## Provided data
= = = = =

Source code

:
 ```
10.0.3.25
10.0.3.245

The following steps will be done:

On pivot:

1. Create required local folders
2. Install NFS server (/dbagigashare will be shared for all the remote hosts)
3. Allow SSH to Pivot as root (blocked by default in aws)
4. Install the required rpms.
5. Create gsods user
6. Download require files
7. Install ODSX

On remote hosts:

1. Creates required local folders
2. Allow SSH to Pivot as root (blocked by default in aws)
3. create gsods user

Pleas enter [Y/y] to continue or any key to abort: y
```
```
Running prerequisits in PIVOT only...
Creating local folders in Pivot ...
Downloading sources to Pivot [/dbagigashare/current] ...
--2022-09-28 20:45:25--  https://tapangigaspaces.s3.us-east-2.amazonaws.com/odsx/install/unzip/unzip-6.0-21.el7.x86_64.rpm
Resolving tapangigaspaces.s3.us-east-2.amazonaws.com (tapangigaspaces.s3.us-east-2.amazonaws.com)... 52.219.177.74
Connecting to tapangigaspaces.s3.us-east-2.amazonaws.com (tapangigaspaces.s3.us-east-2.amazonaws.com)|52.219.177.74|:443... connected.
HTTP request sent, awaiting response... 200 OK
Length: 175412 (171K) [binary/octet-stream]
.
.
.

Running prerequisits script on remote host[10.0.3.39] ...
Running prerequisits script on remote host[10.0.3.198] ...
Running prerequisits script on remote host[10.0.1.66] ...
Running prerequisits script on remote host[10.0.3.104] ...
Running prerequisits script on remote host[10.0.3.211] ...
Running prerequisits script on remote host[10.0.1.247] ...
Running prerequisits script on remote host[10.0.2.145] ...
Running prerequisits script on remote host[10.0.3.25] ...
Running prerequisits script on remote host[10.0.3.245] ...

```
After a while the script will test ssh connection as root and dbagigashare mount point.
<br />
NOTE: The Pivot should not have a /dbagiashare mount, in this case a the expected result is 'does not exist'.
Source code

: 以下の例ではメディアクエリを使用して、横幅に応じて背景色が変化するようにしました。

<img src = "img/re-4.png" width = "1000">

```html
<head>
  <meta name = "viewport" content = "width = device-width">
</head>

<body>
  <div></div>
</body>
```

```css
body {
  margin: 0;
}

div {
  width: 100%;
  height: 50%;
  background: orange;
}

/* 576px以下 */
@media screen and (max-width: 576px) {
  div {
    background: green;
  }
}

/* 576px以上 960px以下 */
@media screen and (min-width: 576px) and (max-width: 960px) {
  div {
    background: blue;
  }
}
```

= = = = =

## Task requirements
Exactly as they appear above, give the entries again.

## Task solution
Source code

:
 ```
10.0.3.25
10.0.3.245

The following steps will be done:

On pivot:

1. Create required local folders
2. Install NFS server (/dbagigashare will be shared for all the remote hosts)
3. Allow SSH to Pivot as root (blocked by default in aws)
4. Install the required rpms.
5. Create gsods user
6. Download require files
7. Install ODSX

On remote hosts:

1. Creates required local folders
2. Allow SSH to Pivot as root (blocked by default in aws)
3. create gsods user

Pleas enter [Y/y] to continue or any key to abort: y
```
```
Running prerequisits in PIVOT only...
Creating local folders in Pivot ...
Downloading sources to Pivot [/dbagigashare/current] ...
--2022-09-28 20:45:25--  https://tapangigaspaces.s3.us-east-2.amazonaws.com/odsx/install/unzip/unzip-6.0-21.el7.x86_64.rpm
Resolving tapangigaspaces.s3.us-east-2.amazonaws.com (tapangigaspaces.s3.us-east-2.amazonaws.com)... 52.219.177.74
Connecting to tapangigaspaces.s3.us-east-2.amazonaws.com (tapangigaspaces.s3.us-east-2.amazonaws.com)|52.219.177.74|:443... connected.
HTTP request sent, awaiting response... 200 OK
Length: 175412 (171K) [binary/octet-stream]
.
.
.

Running prerequisits script on remote host[10.0.3.39] ...
Running prerequisits script on remote host[10.0.3.198] ...
Running prerequisits script on remote host[10.0.1.66] ...
Running prerequisits script on remote host[10.0.3.104] ...
Running prerequisits script on remote host[10.0.3.211] ...
Running prerequisits script on remote host[10.0.1.247] ...
Running prerequisits script on remote host[10.0.2.145] ...
Running prerequisits script on remote host[10.0.3.25] ...
Running prerequisits script on remote host[10.0.3.245] ...

```
After a while the script will test ssh connection as root and dbagigashare mount point.
<br />
NOTE: The Pivot should not have a /dbagiashare mount, in this case a the expected result is 'does not exist'.
Source code

: 以下の例ではメディアクエリを使用して、横幅に応じて背景色が変化するようにしました。

<img src = "img/re-4.png" width = "1000">

```html
<head>
  <meta name = "viewport" content = "width = device-width">
</head>

<body>
  <div></div>
</body>
```

```css
body {
  margin: 0;
}

div {
  width: 100%;
  height: 50%;
  background: orange;
}

/* 576px以下 */
@media screen and (max-width: 576px) {
  div {
    background: green;
  }
}

/* 576px以上 960px以下 */
@media screen and (min-width: 576px) and (max-width: 960px) {
  div {
    background: blue;
  }
}
```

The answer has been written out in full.